It’s a bit difficult for me to retell our day in the power due it, but I’m nothing if not up for the challenge of trying… It was still during the holidays, December 30th, some random day of the week, (no one ever really knows the day during the holidays) and Lisa, Simon and I had planned to go to Mittenwald. I don’t know who’s idea it was; someone asked me if I enjoyed going into the mountains and then there was some Bavarian chatter – which sounds like the language version of a very carroty stew – then I was asked if I’d like to see Mittenwald, and somewhere between me not saying ‘no’ and my uncontrollable smile, it was decided.

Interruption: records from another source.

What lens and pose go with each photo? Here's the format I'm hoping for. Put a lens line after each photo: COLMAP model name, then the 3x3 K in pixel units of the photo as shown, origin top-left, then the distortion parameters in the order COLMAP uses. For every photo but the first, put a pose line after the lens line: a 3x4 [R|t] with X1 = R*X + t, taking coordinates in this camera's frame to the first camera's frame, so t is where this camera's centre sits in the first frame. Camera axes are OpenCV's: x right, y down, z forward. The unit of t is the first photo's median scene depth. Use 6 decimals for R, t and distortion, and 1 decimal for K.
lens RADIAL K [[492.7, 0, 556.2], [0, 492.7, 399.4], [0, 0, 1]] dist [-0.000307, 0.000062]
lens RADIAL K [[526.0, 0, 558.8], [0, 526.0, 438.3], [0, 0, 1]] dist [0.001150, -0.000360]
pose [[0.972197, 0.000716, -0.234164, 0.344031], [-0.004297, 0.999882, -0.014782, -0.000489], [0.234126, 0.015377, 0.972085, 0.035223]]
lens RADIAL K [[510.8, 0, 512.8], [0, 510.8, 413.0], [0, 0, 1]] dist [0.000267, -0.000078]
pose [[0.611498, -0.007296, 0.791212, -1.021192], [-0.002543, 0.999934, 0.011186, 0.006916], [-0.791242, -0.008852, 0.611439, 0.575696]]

None of us are made of early morning fiber, so we set out the next day whn all self-respecting mill-stone grinders are probably already on their third cup of tea. Fog sat around us like sticky jam filling! I would say it swirled around us, but it did no such thing. It sort of parted before us like the red sea and closed behind us with a loud snap. Some time later, I realized we had been birthed from the fog and were now zipping along through Bavarian foot hills. Blue skies loafed overhead and the radio changed to the whims of her in the passenger seat.
Arriving in Mittenwald, we made our way down a street that was overflowing with an unreasonable amount of old people. I do not jest! There were literally bus-loads of the elderly. All of them with faces which bore an expression that said “I’m well over 70 and I’m on holiday. So bugger off!”. They were Poking about in hat stalls and magnet racks, waiving with animated canes at friends and brooding over whether or not a green felt alpine hat with cocked feathers, wasn’t indeed what their personal look had always lacked. We dodged, ducked, and tried not to push our way through to the other end of souvenir street and into a much quieter byway. My guides were so busy reading their maps that they almost missed it. But I didn’t! There it sat, quietly, hoping I would look over so it could wink at me with it’s fat windows growing up just feet from the cobblestones. “Geigenbaumuseum” written, like home, on the wooden violin hanging over the street.

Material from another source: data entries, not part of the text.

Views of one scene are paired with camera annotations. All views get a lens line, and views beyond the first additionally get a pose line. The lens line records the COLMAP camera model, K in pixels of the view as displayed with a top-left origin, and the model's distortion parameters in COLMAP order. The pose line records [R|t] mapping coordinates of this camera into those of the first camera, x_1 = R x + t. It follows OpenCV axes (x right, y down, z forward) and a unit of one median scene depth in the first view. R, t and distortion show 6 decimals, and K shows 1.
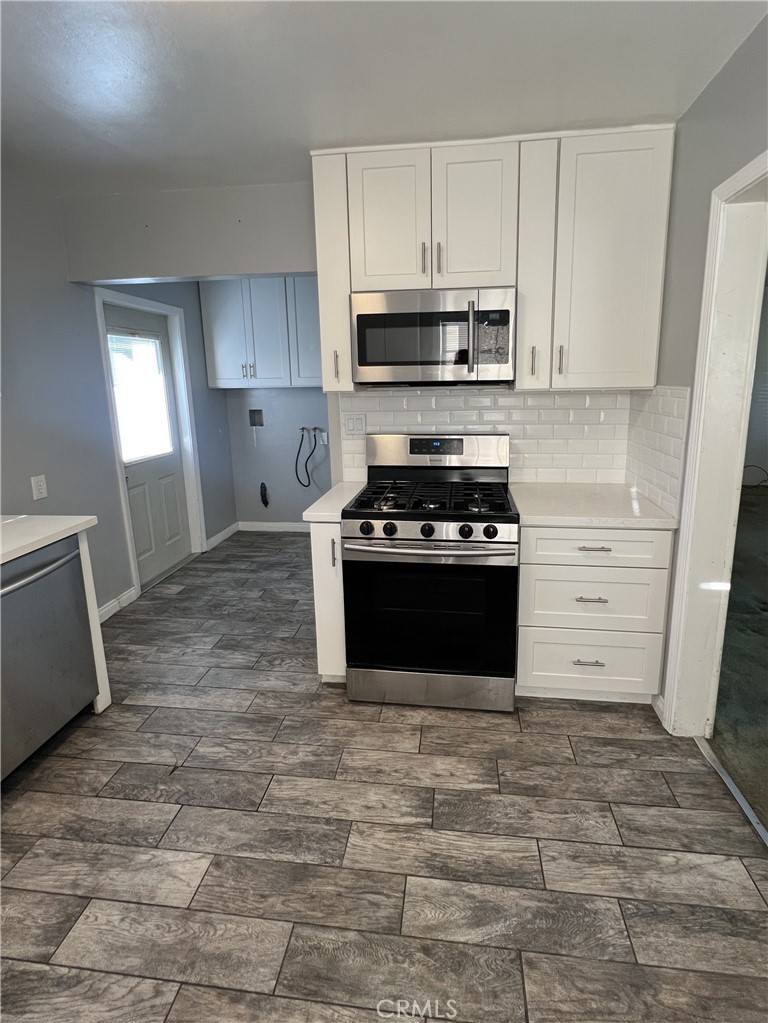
lens RADIAL K [[470.9, 0, 404.6], [0, 470.9, 463.2], [0, 0, 1]] dist [-0.001915, 0.000544]
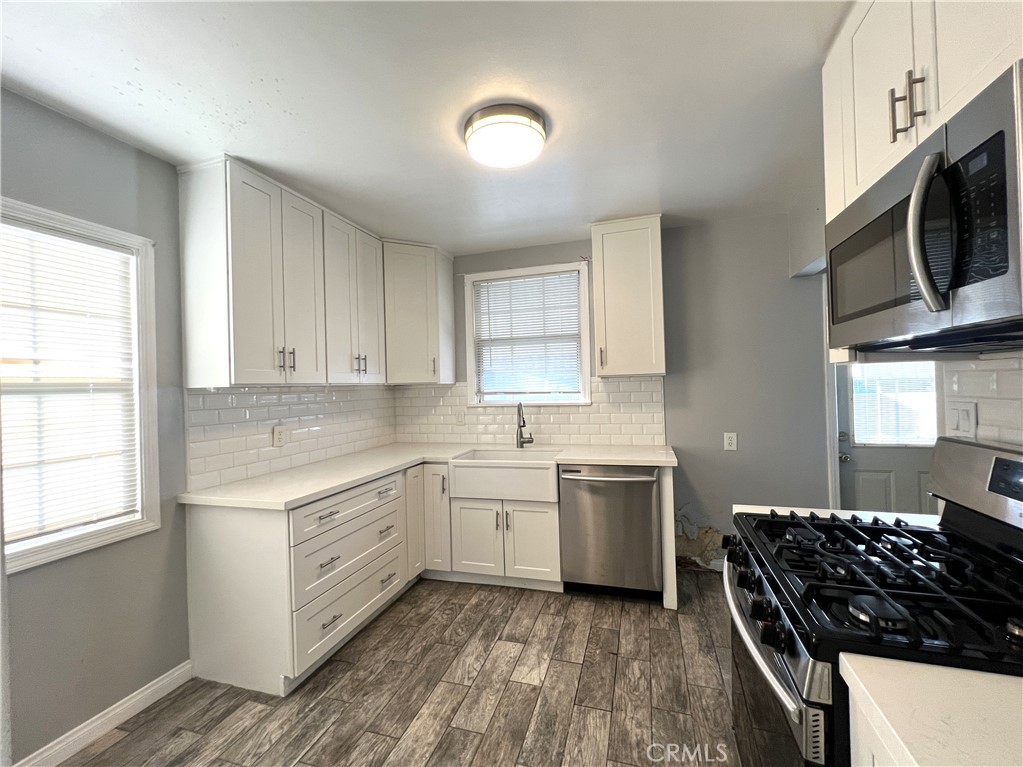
lens RADIAL K [[426.7, 0, 511.5], [0, 426.7, 383.5], [0, 0, 1]] dist [-0.002809, 0.000277]
pose [[-0.184197, 0.016460, -0.982751, 0.617356], [-0.147095, 0.988138, 0.044121, -0.087753], [0.971820, 0.152685, -0.179591, 0.708411]]
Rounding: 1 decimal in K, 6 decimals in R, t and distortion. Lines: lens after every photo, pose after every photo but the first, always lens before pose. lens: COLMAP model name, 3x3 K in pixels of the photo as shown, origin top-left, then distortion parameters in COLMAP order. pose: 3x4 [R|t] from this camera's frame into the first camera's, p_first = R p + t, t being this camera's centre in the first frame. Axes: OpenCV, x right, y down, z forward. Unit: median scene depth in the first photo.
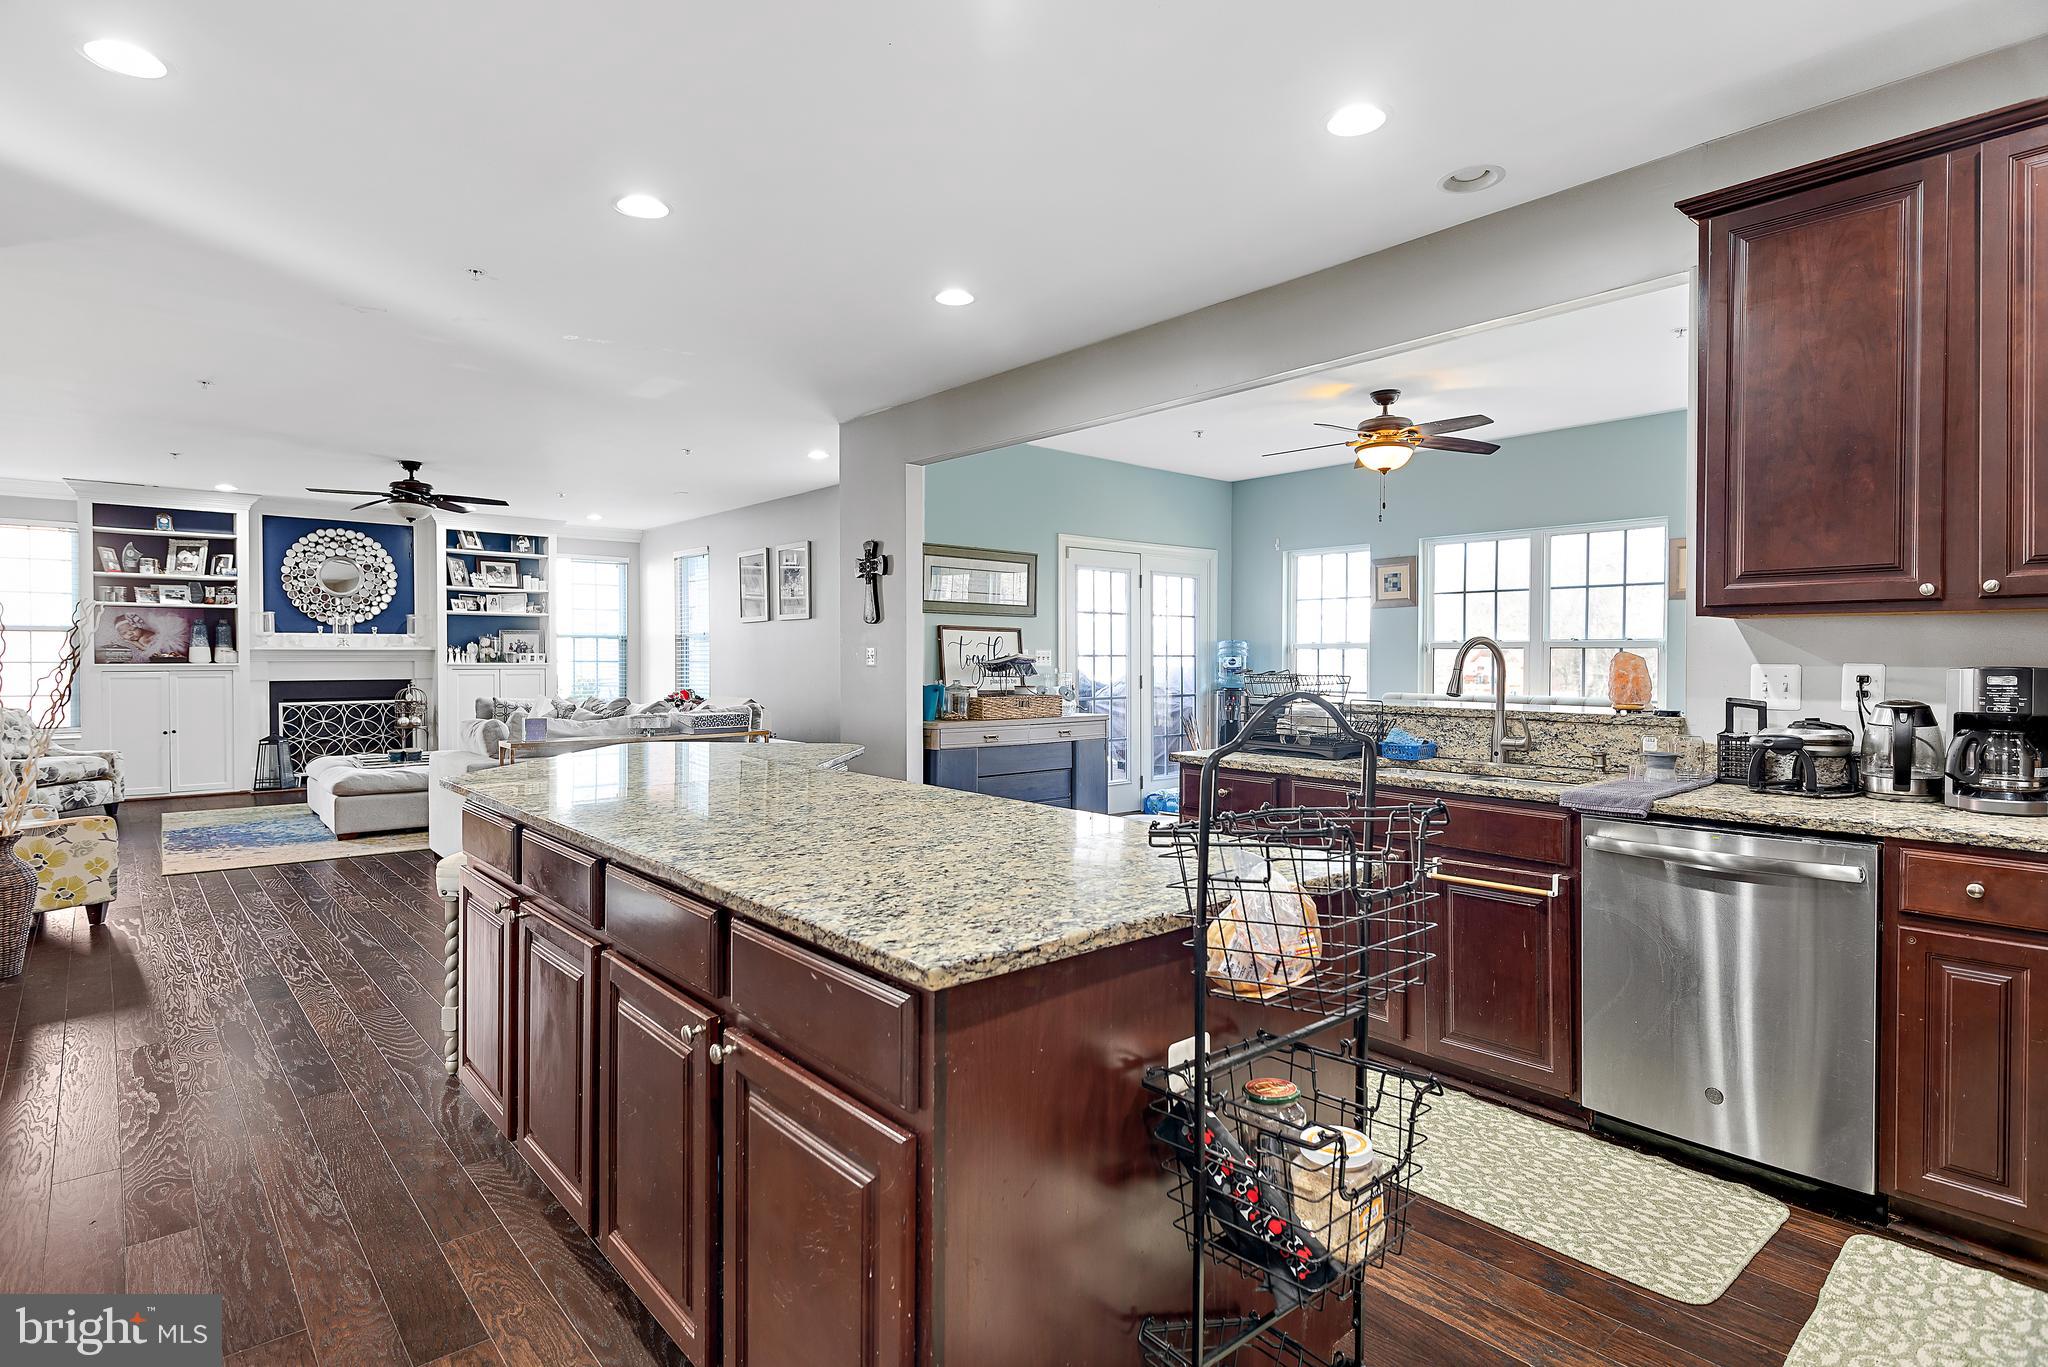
lens RADIAL K [[1056.1, 0, 1030.5], [0, 1056.1, 676.9], [0, 0, 1]] dist [0.027506, -0.014102]
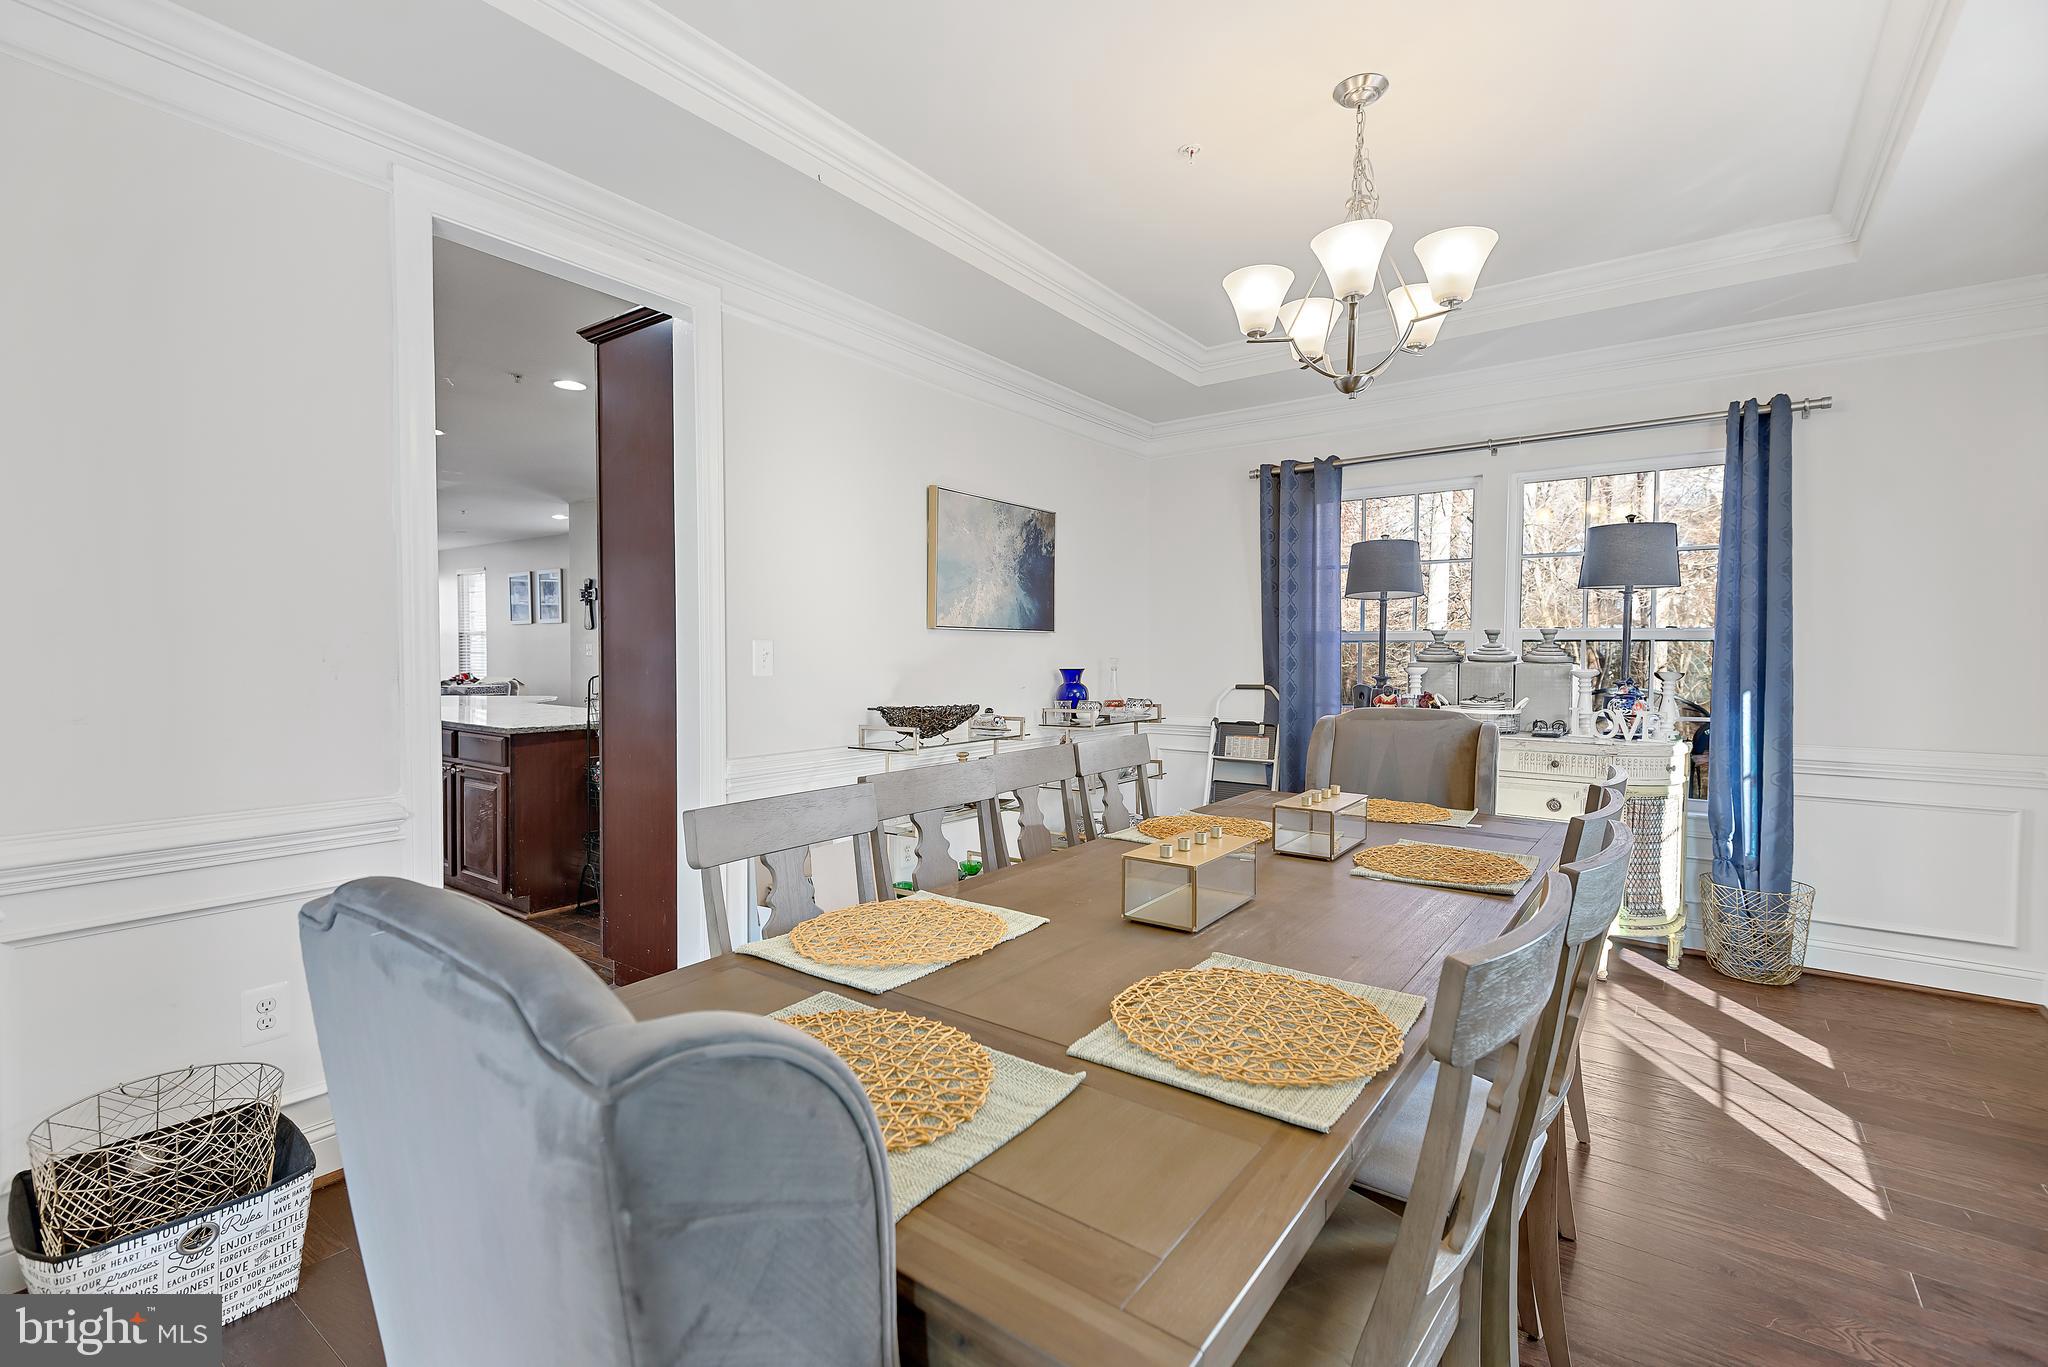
lens RADIAL K [[926.6, 0, 1018.4], [0, 926.6, 676.8], [0, 0, 1]] dist [0.010773, -0.003536]
pose [[0.976100, -0.009197, 0.217127, 0.139321], [0.005964, 0.999861, 0.015540, 0.003103], [-0.217240, -0.013874, 0.976020, -0.411775]]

We entered, greeted by a low ceiling and a youthful man of very cheerful visage. He grinned at us, pointedly, until we closed the door behind us. Then commenced to beam at us steadily from under his traditional mountain fedora, whilst giving instructions and pleasantries with equal amounts of levity and warmth.

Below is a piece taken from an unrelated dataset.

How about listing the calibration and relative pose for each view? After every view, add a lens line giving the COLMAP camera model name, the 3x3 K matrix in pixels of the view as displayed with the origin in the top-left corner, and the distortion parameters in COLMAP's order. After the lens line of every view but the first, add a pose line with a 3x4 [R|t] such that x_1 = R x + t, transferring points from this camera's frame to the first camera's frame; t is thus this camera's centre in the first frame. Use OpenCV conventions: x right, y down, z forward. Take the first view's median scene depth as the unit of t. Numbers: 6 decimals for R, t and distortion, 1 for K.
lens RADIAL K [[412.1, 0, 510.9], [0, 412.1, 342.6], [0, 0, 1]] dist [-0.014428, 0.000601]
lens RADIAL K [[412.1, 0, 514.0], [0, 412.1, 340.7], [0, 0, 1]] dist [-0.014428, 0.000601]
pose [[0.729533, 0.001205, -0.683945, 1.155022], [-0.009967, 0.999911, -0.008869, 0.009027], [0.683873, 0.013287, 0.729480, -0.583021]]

A customized house of delights could not have delivered a more interesting experience (unless perhaps Jim Carry had served me cake, but who’s dreaming?). I cannot give you a full rundown on what was inside. Suffice it to say that the raw materials used for making varnish – resins and such – were locked up, so I couldn’t even taste them. And the finished varnishes –which were displayed so they could be smelled – mostly smelled like a combination of delicious port and something very poisonous. So I did not taste them. ,
Having explored the farthest depths of the museum, and bidding adieu to the man with the smile of a thousand skies, we left to find some lunch and make a plan for the rest of the day. Failing to make a plan, we chose to get back in the car and see where the day took us. As I was riding in the back seat, I did not expect to have any say in what decisions were made thereafter (let’s face it, if you’re in the back seat, you’re considered the illiterate of the planning world). So imagine my surprise when our driver was cruising along and casually dropped into conversation that I was responsible for calling directions. Thrust thus into a position of pure power, I panicked and started shouting contradicting instructions (clearly I handle subordinance with the grace of a queen). Things seemed to be going well, my heart was pounding and we hadn’t crashed, when out of nowhere I was told there was an intersection and we could go home or go to Austria, and I had to decide ‘NOW!’. I dithered for a brief moment before shouting ‘AUSTRIA!’. And that is how we came to have hot chocolate in a warm little cafe in Austria while night descended! On the drive back home, I laid back, happiness sneaking into my toes, and listened to the chattering of the stars while the mountains slowly woke up.